### EXERCISE DETAILS
Would you please copy the part of the material below that opens with the line containing "NOTE A film" and closes with the line containing "Water on the"? Copy it exactly, and only it.

─── DATA UNDER STUDY

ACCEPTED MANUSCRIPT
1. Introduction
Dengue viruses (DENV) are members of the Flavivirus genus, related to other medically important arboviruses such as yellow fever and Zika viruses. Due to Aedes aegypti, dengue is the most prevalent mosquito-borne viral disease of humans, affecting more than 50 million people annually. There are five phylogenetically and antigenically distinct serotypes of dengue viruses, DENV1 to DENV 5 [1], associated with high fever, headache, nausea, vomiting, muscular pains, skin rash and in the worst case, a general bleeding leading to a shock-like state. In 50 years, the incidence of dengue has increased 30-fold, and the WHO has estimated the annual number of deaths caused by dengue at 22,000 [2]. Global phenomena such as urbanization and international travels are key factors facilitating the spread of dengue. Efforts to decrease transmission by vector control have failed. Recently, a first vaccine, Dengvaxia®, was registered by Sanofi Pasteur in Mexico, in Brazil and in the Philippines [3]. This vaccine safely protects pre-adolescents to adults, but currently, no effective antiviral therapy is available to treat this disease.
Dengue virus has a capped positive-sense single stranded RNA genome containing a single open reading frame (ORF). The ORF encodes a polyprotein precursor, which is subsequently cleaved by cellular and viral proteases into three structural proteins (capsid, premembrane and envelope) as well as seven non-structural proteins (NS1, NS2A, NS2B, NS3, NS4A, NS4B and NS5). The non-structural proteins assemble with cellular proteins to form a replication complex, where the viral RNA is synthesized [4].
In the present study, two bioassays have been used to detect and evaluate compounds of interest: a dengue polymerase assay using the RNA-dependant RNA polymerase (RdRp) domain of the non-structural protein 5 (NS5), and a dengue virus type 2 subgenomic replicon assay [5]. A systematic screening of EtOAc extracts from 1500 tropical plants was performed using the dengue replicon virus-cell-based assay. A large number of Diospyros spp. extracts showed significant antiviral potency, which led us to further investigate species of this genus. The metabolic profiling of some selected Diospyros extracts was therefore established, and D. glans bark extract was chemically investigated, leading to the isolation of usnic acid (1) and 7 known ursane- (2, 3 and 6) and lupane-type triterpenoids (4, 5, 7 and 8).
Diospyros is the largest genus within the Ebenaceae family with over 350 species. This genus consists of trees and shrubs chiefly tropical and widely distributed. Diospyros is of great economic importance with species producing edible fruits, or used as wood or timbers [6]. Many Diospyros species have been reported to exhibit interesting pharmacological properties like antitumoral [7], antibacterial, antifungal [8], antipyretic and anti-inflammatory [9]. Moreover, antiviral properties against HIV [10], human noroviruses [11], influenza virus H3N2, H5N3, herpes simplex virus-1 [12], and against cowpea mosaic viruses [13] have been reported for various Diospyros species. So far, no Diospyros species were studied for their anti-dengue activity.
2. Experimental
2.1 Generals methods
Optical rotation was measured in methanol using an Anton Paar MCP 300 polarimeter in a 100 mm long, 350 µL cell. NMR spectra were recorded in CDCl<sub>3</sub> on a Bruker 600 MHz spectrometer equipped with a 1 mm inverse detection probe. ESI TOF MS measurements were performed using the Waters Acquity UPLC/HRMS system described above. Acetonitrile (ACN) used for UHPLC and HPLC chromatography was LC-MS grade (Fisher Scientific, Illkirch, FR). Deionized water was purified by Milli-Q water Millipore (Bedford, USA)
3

──────
─── DATA UNDER STUDY

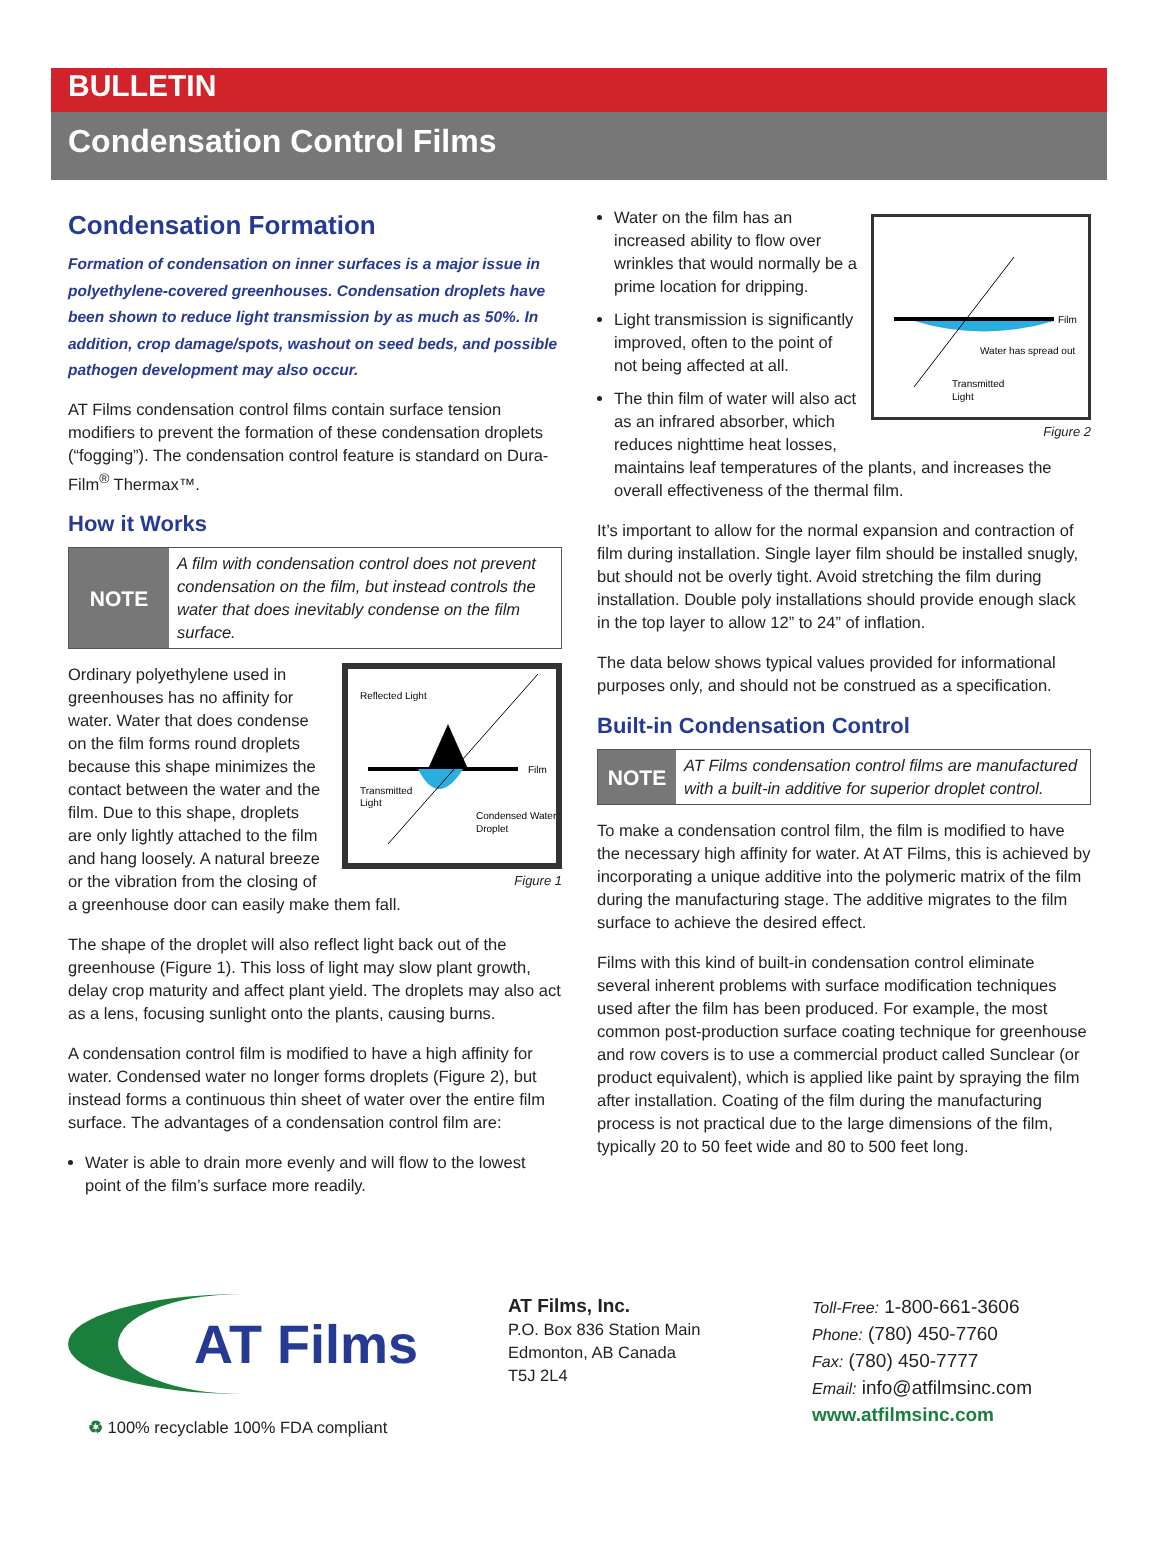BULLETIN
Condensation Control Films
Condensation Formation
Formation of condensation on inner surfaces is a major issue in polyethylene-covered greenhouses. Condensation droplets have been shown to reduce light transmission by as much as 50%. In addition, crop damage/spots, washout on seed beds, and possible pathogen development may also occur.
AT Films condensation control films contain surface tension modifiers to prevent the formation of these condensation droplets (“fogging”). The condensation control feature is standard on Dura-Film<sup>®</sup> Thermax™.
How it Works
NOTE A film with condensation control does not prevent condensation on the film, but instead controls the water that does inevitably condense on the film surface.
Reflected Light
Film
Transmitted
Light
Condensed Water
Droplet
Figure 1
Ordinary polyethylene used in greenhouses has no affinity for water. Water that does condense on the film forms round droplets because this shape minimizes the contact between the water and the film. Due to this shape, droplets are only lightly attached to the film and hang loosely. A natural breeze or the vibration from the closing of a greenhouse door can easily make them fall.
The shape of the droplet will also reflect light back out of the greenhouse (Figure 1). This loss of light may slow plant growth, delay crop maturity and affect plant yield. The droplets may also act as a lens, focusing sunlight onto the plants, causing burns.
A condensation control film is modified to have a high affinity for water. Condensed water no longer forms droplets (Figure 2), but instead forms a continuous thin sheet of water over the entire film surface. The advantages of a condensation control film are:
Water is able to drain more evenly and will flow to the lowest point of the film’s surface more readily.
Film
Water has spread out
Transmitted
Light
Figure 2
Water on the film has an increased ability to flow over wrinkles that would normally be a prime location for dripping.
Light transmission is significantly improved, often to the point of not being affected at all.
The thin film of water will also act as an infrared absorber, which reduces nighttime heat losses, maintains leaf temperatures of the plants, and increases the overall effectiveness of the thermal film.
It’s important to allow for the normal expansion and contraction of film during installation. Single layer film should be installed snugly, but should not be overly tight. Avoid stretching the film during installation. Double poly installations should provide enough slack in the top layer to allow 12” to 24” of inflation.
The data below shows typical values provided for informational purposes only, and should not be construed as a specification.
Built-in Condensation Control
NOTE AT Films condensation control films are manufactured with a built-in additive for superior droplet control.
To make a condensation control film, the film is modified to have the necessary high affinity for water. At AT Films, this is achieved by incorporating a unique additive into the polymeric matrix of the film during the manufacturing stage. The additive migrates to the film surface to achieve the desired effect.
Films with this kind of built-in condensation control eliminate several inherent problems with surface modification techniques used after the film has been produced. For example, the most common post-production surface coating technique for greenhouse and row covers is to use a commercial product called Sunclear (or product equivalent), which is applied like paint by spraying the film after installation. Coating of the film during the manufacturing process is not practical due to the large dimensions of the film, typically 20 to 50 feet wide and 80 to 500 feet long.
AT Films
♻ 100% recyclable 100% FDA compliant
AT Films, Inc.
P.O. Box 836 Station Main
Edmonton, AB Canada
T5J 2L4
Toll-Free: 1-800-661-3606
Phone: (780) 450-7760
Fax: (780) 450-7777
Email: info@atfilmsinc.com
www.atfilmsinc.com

──────
─── DATA UNDER STUDY

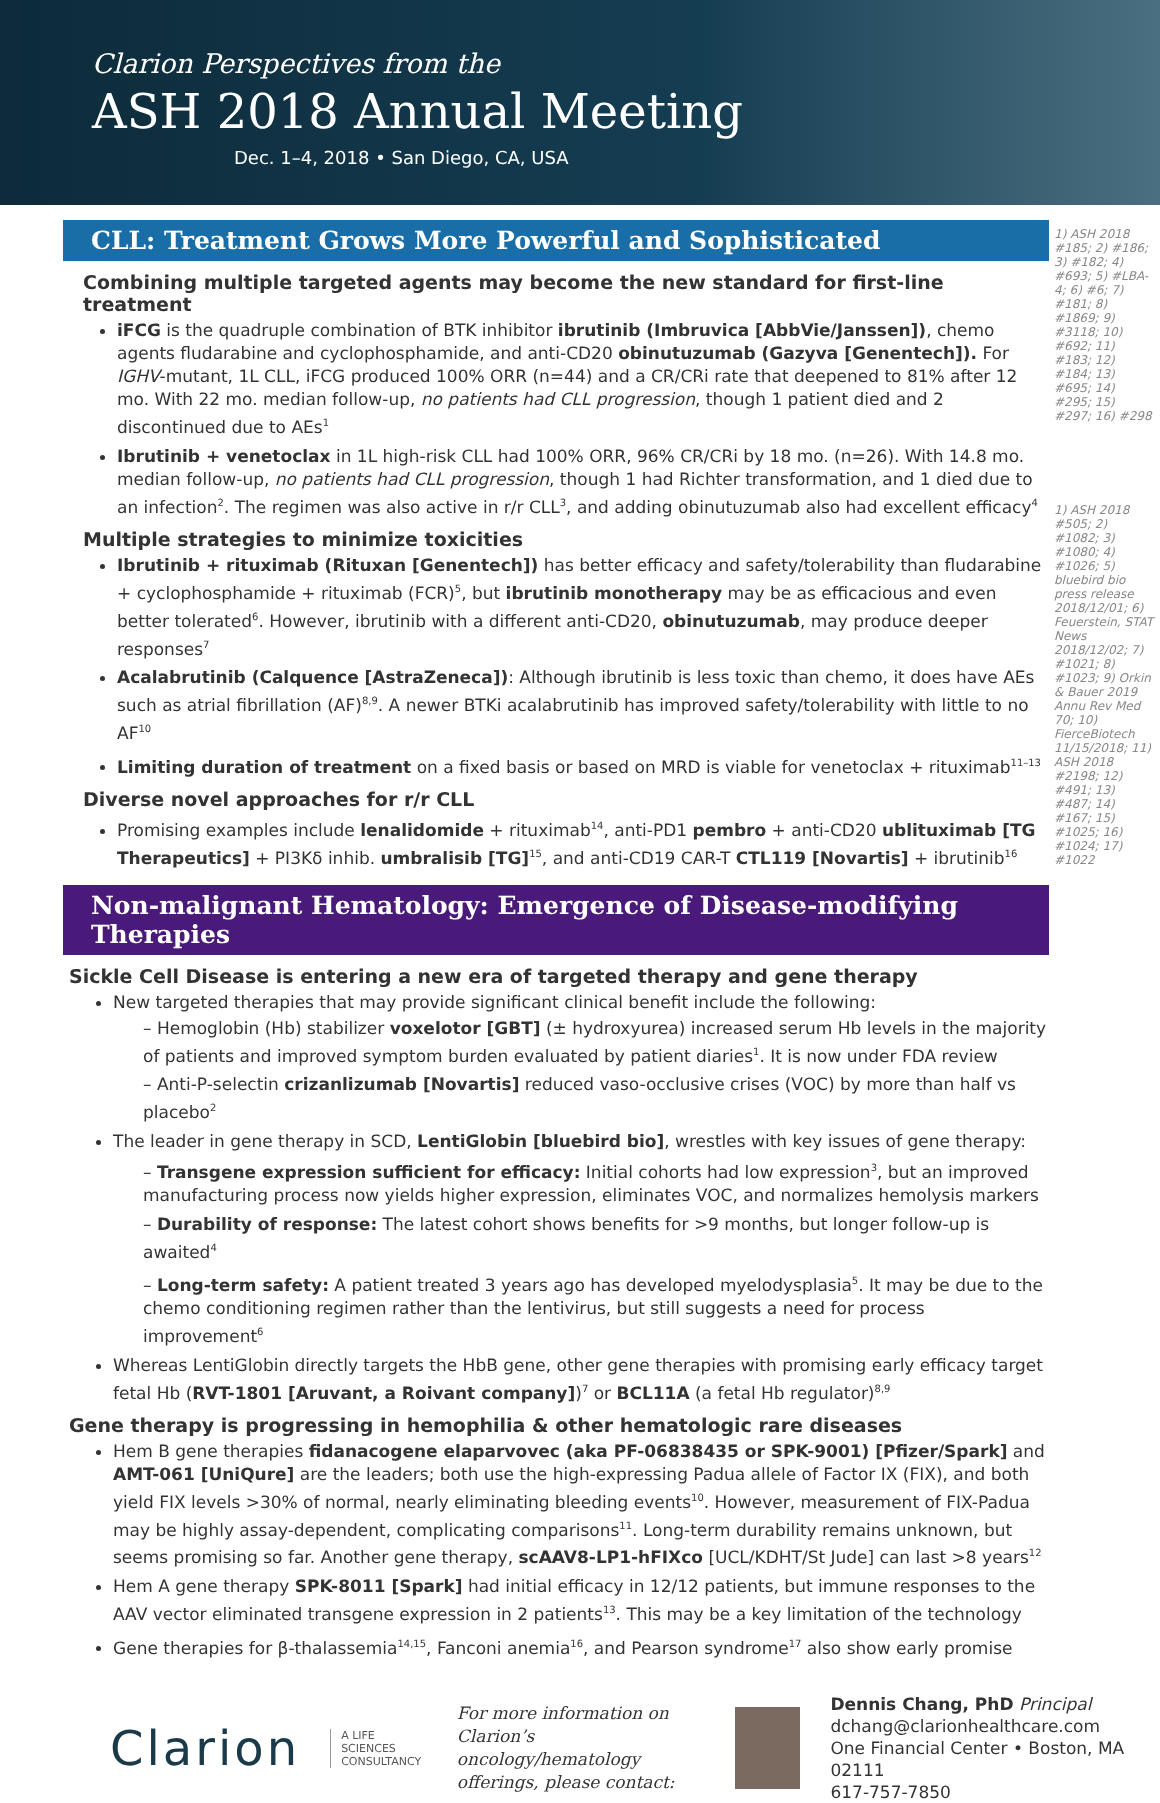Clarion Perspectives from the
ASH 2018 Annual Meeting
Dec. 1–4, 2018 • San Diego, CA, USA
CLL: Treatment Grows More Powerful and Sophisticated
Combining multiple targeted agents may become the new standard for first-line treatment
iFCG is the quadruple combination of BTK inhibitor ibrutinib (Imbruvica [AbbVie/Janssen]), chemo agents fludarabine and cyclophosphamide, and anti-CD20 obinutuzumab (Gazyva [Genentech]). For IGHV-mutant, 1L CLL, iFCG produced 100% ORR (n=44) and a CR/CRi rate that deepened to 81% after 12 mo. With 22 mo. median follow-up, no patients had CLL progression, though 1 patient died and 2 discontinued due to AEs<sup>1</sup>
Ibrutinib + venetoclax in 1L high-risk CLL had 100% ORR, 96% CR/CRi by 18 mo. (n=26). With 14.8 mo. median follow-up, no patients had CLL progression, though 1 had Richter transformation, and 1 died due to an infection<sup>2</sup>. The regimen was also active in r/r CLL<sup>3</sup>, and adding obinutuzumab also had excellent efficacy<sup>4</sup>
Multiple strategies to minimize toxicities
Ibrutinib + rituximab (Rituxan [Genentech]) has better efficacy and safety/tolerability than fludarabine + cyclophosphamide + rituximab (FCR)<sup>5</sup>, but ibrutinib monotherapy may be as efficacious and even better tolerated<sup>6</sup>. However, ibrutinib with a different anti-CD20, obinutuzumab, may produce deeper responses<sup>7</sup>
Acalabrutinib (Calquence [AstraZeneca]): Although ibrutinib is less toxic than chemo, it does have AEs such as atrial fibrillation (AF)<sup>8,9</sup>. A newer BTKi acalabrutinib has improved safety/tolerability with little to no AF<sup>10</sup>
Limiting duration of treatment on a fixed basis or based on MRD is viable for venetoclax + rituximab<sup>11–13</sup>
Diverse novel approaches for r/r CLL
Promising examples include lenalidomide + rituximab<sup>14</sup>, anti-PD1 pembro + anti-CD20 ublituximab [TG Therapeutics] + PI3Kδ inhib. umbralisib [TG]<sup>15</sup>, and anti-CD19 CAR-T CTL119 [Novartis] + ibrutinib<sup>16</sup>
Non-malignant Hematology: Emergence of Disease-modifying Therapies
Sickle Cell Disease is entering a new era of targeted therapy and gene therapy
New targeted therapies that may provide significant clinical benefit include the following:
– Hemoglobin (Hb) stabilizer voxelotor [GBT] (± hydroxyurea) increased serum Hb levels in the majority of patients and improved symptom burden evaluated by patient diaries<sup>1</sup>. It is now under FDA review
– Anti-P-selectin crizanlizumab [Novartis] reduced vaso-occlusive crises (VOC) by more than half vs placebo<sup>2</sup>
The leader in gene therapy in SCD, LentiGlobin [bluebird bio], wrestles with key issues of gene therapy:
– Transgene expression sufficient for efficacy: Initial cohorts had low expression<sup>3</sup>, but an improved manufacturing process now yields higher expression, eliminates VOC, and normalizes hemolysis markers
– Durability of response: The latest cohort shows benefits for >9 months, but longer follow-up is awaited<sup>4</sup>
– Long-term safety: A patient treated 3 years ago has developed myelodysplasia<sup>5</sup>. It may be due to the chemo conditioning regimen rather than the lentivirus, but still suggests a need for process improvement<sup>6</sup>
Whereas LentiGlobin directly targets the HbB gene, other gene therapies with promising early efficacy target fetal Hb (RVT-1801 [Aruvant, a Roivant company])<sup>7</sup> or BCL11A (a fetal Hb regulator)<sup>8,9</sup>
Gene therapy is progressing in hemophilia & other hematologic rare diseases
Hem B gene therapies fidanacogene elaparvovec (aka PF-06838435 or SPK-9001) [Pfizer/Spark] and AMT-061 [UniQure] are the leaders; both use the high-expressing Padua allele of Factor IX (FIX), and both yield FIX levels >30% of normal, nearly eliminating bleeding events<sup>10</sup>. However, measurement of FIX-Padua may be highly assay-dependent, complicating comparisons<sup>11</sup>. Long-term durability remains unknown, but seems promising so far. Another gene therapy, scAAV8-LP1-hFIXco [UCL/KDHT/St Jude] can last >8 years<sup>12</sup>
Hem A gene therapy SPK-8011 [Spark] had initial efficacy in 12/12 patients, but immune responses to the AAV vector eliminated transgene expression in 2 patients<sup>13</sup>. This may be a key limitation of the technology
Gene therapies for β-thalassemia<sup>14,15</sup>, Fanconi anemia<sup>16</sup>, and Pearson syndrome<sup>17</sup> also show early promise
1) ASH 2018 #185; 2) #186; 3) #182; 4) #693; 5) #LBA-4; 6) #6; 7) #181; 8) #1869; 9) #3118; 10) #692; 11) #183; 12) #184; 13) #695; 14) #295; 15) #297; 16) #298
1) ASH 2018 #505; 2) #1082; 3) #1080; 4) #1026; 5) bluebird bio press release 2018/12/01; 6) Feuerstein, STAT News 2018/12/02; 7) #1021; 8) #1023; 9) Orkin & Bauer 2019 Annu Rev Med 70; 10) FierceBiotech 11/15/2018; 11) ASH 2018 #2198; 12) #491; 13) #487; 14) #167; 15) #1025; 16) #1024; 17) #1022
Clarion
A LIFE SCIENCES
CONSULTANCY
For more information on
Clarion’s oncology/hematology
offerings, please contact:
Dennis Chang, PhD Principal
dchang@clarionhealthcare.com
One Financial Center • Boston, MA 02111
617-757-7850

──────

### RESPONSE TO THIS TASK
NOTE A film with condensation control does not prevent condensation on the film, but instead controls the water that does inevitably condense on the film surface.
Reflected Light
Film
Transmitted
Light
Condensed Water
Droplet
Figure 1
Ordinary polyethylene used in greenhouses has no affinity for water. Water that does condense on the film forms round droplets because this shape minimizes the contact between the water and the film. Due to this shape, droplets are only lightly attached to the film and hang loosely. A natural breeze or the vibration from the closing of a greenhouse door can easily make them fall.
The shape of the droplet will also reflect light back out of the greenhouse (Figure 1). This loss of light may slow plant growth, delay crop maturity and affect plant yield. The droplets may also act as a lens, focusing sunlight onto the plants, causing burns.
A condensation control film is modified to have a high affinity for water. Condensed water no longer forms droplets (Figure 2), but instead forms a continuous thin sheet of water over the entire film surface. The advantages of a condensation control film are:
Water is able to drain more evenly and will flow to the lowest point of the film’s surface more readily.
Film
Water has spread out
Transmitted
Light
Figure 2
Water on the film has an increased ability to flow over wrinkles that would normally be a prime location for dripping.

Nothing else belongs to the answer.